A test can pass on paper and still leave you exposed. Watch for these traps, which we run into often when we review existing setups for Sydney businesses.

•Testing only the easy systems. If you keep restoring the same small, simple database, you never learn whether your complex line-of-business app comes back. Rotate the scope across drills.
•Ignoring dependencies. A restored app server is useless if the authentication, DNS or database it relies on stays down. Test systems the way they actually depend on one another.
•Forgetting the people. If the one person who knows the recovery steps is on leave during a real incident, the plan fails. Cross-train your team and keep the runbook somewhere you can reach when systems are down.
•Assuming a backup means immunity to ransomware. Modern attackers go for the backups first. Confirm you hold an offline or immutable copy an attacker cannot encrypt, and that it restores cleanly.

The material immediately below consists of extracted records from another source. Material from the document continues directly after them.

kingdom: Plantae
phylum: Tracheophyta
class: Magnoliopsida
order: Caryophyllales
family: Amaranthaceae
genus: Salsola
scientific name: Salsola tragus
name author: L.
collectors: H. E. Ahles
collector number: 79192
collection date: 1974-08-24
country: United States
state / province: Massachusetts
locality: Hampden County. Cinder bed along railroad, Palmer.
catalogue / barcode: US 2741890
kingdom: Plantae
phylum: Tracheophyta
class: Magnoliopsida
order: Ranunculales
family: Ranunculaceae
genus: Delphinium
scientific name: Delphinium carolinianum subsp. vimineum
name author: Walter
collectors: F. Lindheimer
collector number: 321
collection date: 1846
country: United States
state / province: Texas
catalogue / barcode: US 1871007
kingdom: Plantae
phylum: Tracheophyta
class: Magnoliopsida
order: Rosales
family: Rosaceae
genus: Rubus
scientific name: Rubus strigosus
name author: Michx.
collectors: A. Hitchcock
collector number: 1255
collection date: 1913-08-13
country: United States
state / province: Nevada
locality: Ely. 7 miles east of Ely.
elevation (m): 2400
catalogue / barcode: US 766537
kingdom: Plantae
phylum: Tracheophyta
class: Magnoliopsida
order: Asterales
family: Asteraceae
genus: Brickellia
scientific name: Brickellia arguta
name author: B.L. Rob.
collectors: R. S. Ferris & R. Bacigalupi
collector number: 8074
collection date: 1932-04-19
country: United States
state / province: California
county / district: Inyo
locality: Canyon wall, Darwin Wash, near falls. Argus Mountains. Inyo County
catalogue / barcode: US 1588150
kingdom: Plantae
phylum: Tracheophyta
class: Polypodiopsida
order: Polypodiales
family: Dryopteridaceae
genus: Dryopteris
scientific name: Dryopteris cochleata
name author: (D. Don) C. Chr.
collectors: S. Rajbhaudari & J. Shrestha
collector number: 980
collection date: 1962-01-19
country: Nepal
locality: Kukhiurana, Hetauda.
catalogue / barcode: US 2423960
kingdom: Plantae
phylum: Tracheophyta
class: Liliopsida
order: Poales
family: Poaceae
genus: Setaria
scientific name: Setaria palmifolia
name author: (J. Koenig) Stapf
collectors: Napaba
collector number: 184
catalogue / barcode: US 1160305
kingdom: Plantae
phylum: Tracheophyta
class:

Recovery sits inside your wider security posture, so a recovery drill also lets you check that your defences and your cyber security controls hold up under a realistic attack, not just a tidy hardware failure.

Where a managed IT partner fits

For most small and medium businesses, the barrier to regular testing is not willingness. It is time and the isolated infrastructure you need to test safely. This is where an MSP earns its place. As part of managed IT support, a partner schedules and runs the testing rotation, keeps the runbooks current, scores each drill against your RTO and RPO, and reports the results in plain language you can act on, often backed by an SLA so the testing happens rather than slipping down the list.

What you buy is confidence: a documented, recently proven ability to recover within a known timeframe with a known amount of data loss. That separates a recovery plan that reassures your board from one that sits in a folder nobody has opened since the day it was written.

This article reflects best practices as of the publication date. Technology and security recommendations evolve, so verify current guidance with the original sources or our team before acting.

Frequently Asked Questions

What is disaster recovery testing?▼

Disaster recovery testing is the practice of rehearsing your recovery plan under controlled conditions to confirm it works before a real incident. You validate that backups restore cleanly, that systems come back within your target recovery time, and that data loss stays within an acceptable window. A plan describes intent; the test proves the outcome.

How often should you run a disaster recovery test?▼

A sensible baseline for an SMB is automated restore checks monthly, a critical-system restore test quarterly, and a full failover test plus a tabletop exercise at least annually. Retest whenever you make a significant change, such as migrating a server or swapping backup tooling, because recovery plans break most often right after a change.

What are the main types of disaster recovery testing?▼

The main methods, from lowest to highest effort, are: tabletop exercises (a discussion-based walkthrough of the plan), restore and recovery testing (restoring data into an isolated environment), disaster recovery failover testing (cutting a live workload over to a secondary or cloud environment and back), and full simulation (an unannounced end-to-end drill). Most businesses rotate through several of these across the year.

What happens if you don't test your disaster recovery plan?▼

You discover the plan's flaws during a real crisis, the worst possible time. Common surprises include backups that silently skipped a critical system, restores that take far longer than assumed, runbooks that name departed staff, and backups that attackers managed to encrypt. An untested plan also weakens your position on cyber insurance and against Essential Eight expectations, since both increasingly require tested restoration, not just backups.

What are good reasons to do yearly disaster recovery testing?▼

An annual full test catches the gaps that pile up over a year of changes: new applications, migrated servers, staff turnover and shifting threats. It confirms your end-to-end recovery still meets your RTO and RPO, satisfies Essential Eight and cyber insurance expectations around tested restoration, and gives leadership documented, recent proof that the business can recover. Treat it as the realistic minimum, with more frequent targeted testing layered on top.